Floor medallion using stone intarsia (full thickness puzzle piece assembly)

With a mosaic, small pieces of flooring material are put together to develop a pattern. This can be done in a direct, indirect, or double indirect method. In the direct method small pieces are set directly into a bonding substrate like cement. Using an indirect method the pieces would be placed face down against paper or other material with a temporary adhesive. After the design is completed face down the entire section would be set into the floor and then have the paper removed, revealing the mosaic floor.

With intarsia pieces are cut to fit together like a puzzle. The pieces are generally thicker that those used in marquetry, and often full thickness rather than being laminated. For flooring the pattern is generally created face down so that it remains level and then flipped over and transferred into the floor.

Marquetry is often associated with woodworking, but can be done with any thin material. With marquetry very thin veneer, generally 1/16 inch or less and is cut to shape and then laminated over another surface. Inlay is thicker than marquetry, generally 1/8 to 5/8 inch thick, and is set within the material.

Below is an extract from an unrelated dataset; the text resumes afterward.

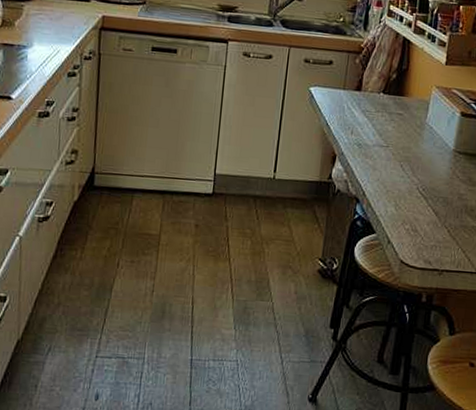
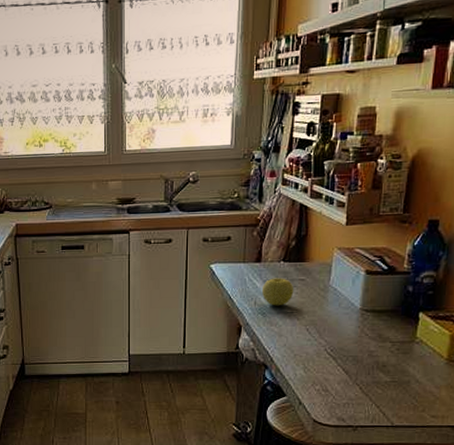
apple: none [359,109,392,139] -> present [261,278,294,306]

Mosaics have a distinctly different appearance than intarsia or marquetry. Intarsia and marquetry can appear very similar, but marquetry is much more common when semiprecious, or precious materials are being used.

Architects like Louis H. Sullivan used these to create unique centrepieces within spaces usually presenting an absence of detail. This was widely exhibited in his design of the 1904 department store known since that time as Carson Pirie Scott and Company. [1]


  1. ^ "Schlesinger and Mayer Store: Circular Medallion from a First Floor Elevator Grille". The Art Institute of Chicago. Retrieved 2020-08-25.